Zwischen Neckar und Alb

Ein bisschen wie Woodstock

Festival Die Schauspieler und Musiker von „SWR 1 Pop & Poesie“ haben 620 Zuschauern beim Wendlinger Zeltspektakel gezeigt, wie berührend, poetisch oder skurril manch echter Klassiker ist. Von Matthäus Klemke

Vollgas gab das Ensemble beim Zeltspektakel nicht nur bei „Proud Mary“. Foto: Jürgen Holzwarth
Vollgas gab das Ensemble beim Zeltspektakel nicht nur bei „Proud Mary“. Foto: Jürgen Holzwarth

Eine Cover-Band schafft es, 620 Leute in das Zirkuszelt beim 34. Zeltspektakel zu locken? Nicht ganz, denn das Team von „SWR 1 Pop & Poesie in Concert“ ist sicherlich keine gewöhnliche Cover-Band, die abgedroschene Hits runterspielt.

Die Musiker und Schauspieler haben es sich zur Aufgabe gemacht, den Leuten Texte, die hinter weltbekannten Hits stecken, näherzubringen. Seit acht Jahren geht das Ensemble mit dieser Mission auf Tour. Die Mischung aus Musik, Comedy und Lesung hat bereits Kultstatus erreicht und kommt so gut an, dass die Karten für die Show in Wendlingen innerhalb weniger Minuten ausverkauft waren. Bereits eine Stunde vor Beginn der Show füllte sich das Zelt. Dicht aneinandergedrängt nahmen die Zuschauer auf den Stühlen vor der Bühne und auf den Rängen Platz. Kurz nach 20 Uhr betrat dann auch die Band das Zelt. Mt dicker Goldkette und in schwarzer Lederjacke begrüßte Radiolegende und Initiator des Programms, Matthias Holtmann, das Publikum. Die Atmosphäre im Zelt fasste er in wenigen Worten zusammen: „Ein bisschen eng, ein bisschen schwül, ein bisschen wie Woodstock.“

Was den Abend so besonders machte, waren die Künstler auf der Bühne, die es schafften, Songs, die jeder schon unzählige Male im Radio und auf Partys gehört haben dürfte, in einem ganz neuen Licht erscheinen zu lassen.

Vor jeder Nummer trugen Schauspieler die Texte erst einmal auf Deutsch vor. Nicht einfach so: In verschiedenen Kostümen und sehr gefühlvoll, tauchten sie in die Lieder ein und erzählten Geschichten. An den Gesichtern der Leute im Publikum konnte man gut ablesen, wer einen Song bereits jetzt schon erkannt hatte und wer noch ein bisschen drüber nachdenken musste. Doch spätestens mit Einsetzen der Musik dürfte jeder im Publikum erkannt haben, welcher Welthit gemeint ist.
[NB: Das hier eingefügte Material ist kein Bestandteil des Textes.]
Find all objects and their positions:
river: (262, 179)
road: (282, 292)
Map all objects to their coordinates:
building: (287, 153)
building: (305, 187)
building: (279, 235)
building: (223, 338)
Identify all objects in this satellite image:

Fast schon erschreckend, welch simple und sinnfreien Texte hinter vielen Ohrwürmern stecken. Zum Beispiel wenn Bill Haley den Zuhörer in seinem Lied „Rock around the clock“ wissen lassen möchte, dass er um 1, 2, 3 und 4 Uhr rocken möchte oder Paul Stanley von der Band Kiss gefühlte 100 Mal feststellt, dass er gemacht wurde, um eine Frau zu lieben („I was made for lovin you“).
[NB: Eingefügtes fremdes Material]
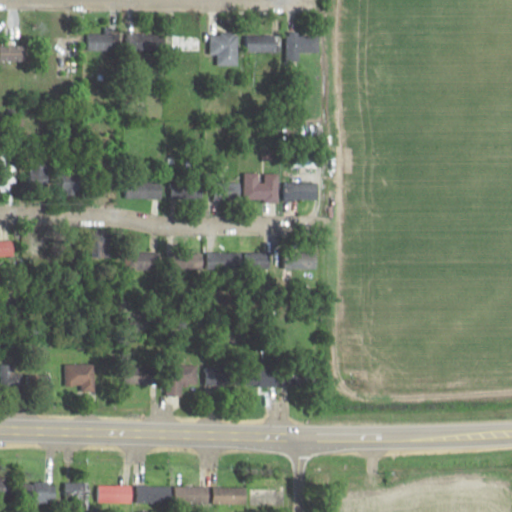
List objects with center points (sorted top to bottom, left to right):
road: (151, 2)
building: (104, 40)
building: (261, 42)
building: (225, 47)
building: (303, 47)
building: (38, 171)
building: (7, 178)
building: (71, 182)
building: (270, 186)
building: (228, 187)
building: (145, 189)
building: (189, 189)
building: (303, 190)
road: (147, 215)
building: (40, 243)
building: (99, 245)
building: (302, 259)
building: (144, 260)
building: (187, 260)
building: (245, 260)
building: (142, 373)
building: (13, 375)
building: (80, 375)
building: (222, 375)
building: (270, 375)
building: (181, 376)
road: (150, 432)
road: (406, 437)
road: (299, 474)
building: (43, 492)
building: (114, 493)
building: (155, 493)
building: (192, 494)
building: (77, 495)
building: (230, 495)
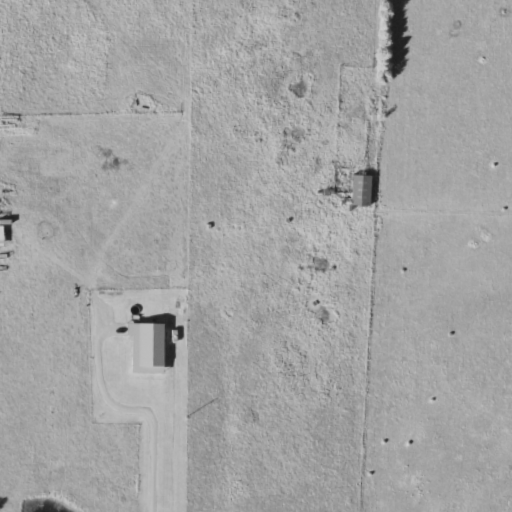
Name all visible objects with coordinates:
building: (363, 189)
building: (363, 189)
road: (153, 400)
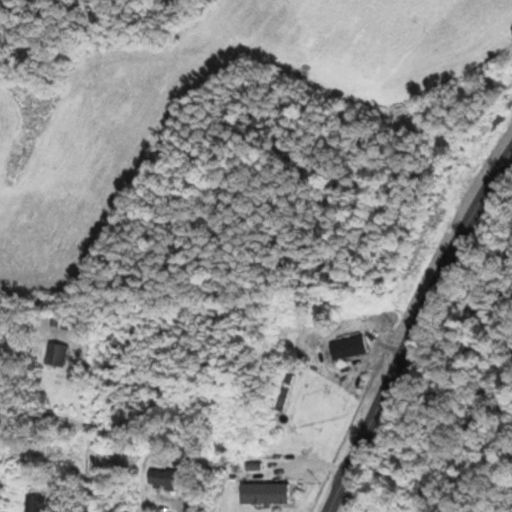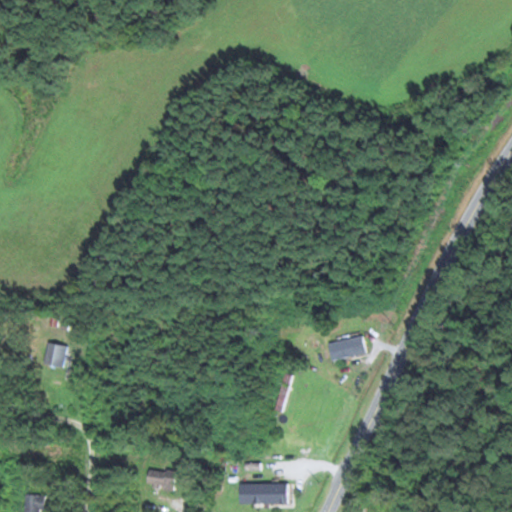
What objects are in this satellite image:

Neben zahlreichen amüsanten „Aha-Momenten“ gab es aber auch diese Augenblicke, in denen es im gesamten Zelt still wurde und man Gänsehaut bekam. Momente wie der, als Schauspielerin Simone von Racknitz den Text von Pink Floyds „Wish you were here“ voller Gefühl interpretierte.

Zwischen den Stücken gab Holtmann immer wieder amüsante Anek­doten aus der Musikwelt zum Besten und versuchte, das Publikum etwas besser kennenzulernen. Auf die Frage, wann sie denn das Radio abschalten würden, kam aus dem Publikum die Antwort: „Bei der Werbung.“

Im zweiten Teil der Show ließ man die Balladen weitestgehend in der Schublade und konzentrierte sich vor allem auf Rock- und Pop-Hymnen wie „Smoke on the water“ und „Summer of 69“. Und je später der Abend wurde, umso überflüssiger wurden die Stühle im Publikum. Niemanden hielt es mehr auf seinem Platz, als Gitarrist Klaus-Peter Schöpfer ganz im Stile von Angus Young über die Bühne sprang. Denn mal ehrlich: Welche Cover-Band schafft es schon, einen von unzähligen Party-Bands durchgekauten Song wie „Summer of 69“ in einen Gänsehaut-Moment zu verwandeln?